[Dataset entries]
________________
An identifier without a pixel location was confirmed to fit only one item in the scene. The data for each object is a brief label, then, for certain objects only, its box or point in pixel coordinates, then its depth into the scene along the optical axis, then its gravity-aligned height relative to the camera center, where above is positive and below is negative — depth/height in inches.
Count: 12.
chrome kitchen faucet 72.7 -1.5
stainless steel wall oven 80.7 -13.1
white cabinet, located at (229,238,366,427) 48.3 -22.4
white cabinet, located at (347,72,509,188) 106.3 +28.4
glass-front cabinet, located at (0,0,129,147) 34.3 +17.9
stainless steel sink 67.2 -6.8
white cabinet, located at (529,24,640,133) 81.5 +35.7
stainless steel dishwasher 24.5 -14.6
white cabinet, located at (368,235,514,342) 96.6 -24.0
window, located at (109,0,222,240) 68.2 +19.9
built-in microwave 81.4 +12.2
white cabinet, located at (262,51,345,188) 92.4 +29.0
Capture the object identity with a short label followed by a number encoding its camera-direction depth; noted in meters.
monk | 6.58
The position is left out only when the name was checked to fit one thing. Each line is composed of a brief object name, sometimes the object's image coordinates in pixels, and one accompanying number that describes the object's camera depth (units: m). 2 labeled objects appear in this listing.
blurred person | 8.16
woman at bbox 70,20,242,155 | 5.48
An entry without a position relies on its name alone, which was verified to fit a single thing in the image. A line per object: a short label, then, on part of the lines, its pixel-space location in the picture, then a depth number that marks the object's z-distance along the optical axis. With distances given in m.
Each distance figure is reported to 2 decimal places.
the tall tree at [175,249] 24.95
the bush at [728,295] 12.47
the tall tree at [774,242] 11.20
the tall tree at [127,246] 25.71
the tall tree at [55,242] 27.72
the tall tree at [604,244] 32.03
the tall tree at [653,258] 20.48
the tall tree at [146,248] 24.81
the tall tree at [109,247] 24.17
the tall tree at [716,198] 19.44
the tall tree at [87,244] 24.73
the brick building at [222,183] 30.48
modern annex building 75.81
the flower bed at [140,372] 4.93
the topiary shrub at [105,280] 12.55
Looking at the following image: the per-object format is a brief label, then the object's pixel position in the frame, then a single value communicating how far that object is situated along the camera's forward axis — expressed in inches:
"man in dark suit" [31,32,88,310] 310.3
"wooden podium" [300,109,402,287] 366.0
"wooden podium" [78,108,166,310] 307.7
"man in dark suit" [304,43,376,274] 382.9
________________
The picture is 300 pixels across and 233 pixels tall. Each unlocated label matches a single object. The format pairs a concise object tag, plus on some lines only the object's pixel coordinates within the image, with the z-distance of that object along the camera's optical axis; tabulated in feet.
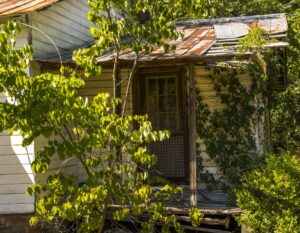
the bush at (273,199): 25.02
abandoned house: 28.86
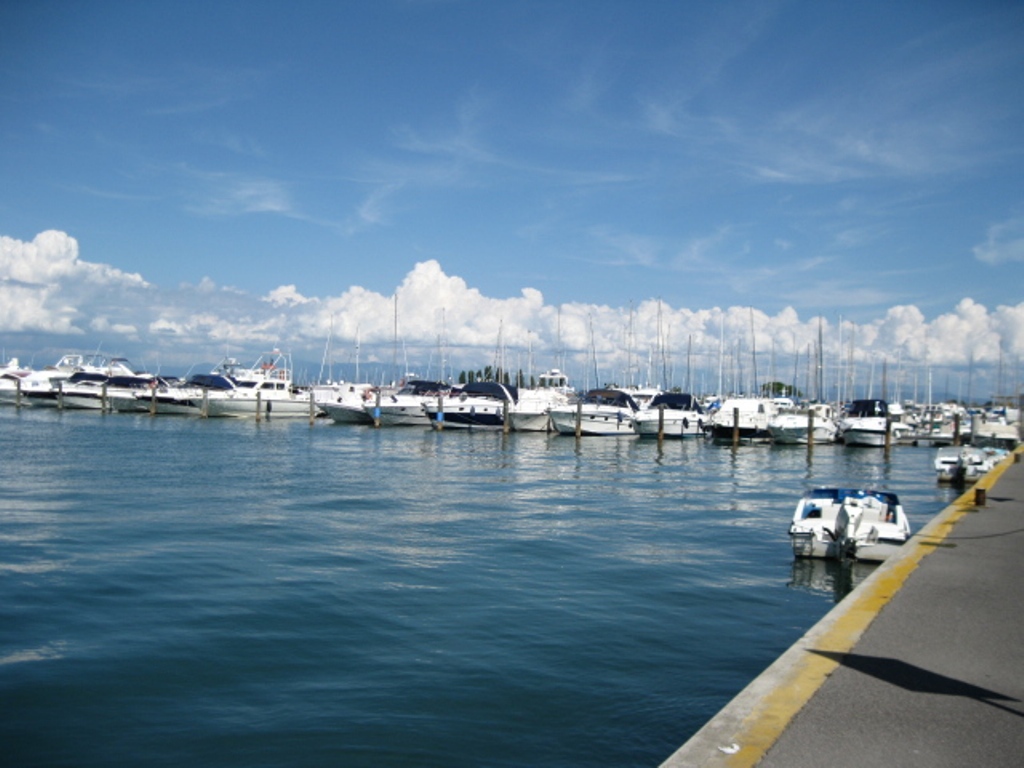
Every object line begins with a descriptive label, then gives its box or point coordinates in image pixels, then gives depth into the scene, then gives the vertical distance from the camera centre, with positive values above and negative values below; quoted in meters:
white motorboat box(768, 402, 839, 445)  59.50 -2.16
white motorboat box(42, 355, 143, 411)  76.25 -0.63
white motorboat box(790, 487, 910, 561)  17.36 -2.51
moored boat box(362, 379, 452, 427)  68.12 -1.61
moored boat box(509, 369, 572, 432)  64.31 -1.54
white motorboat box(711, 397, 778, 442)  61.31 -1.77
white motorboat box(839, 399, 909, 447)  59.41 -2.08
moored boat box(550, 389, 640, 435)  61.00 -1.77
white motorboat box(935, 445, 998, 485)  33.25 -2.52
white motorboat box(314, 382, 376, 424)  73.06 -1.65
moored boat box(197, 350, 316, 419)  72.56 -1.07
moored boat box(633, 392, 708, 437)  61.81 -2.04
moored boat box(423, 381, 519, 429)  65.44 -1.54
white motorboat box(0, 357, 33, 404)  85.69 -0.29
________________
ASSIGNED TASK -
The output should be exactly the lines above from the line containing "An entry without" to the line containing "the tall tree at [146,248] 24.81", inclusive, with no other lines.

EXERCISE RESULT -
An entry without a position relies on its name alone, which was verified to fit a single thing in the image. A line per object: a short label, then, on part of the lines, its pixel-space location in the picture, then a depth number that marks the object's z-distance along the optical axis. With distances given in m.
Each distance figure is reported to 2 decimal places.
the tall tree at [175,249] 24.95
the bush at [728,295] 12.47
the tall tree at [774,242] 11.20
the tall tree at [127,246] 25.71
the tall tree at [55,242] 27.72
the tall tree at [604,244] 32.03
the tall tree at [653,258] 20.48
the tall tree at [146,248] 24.81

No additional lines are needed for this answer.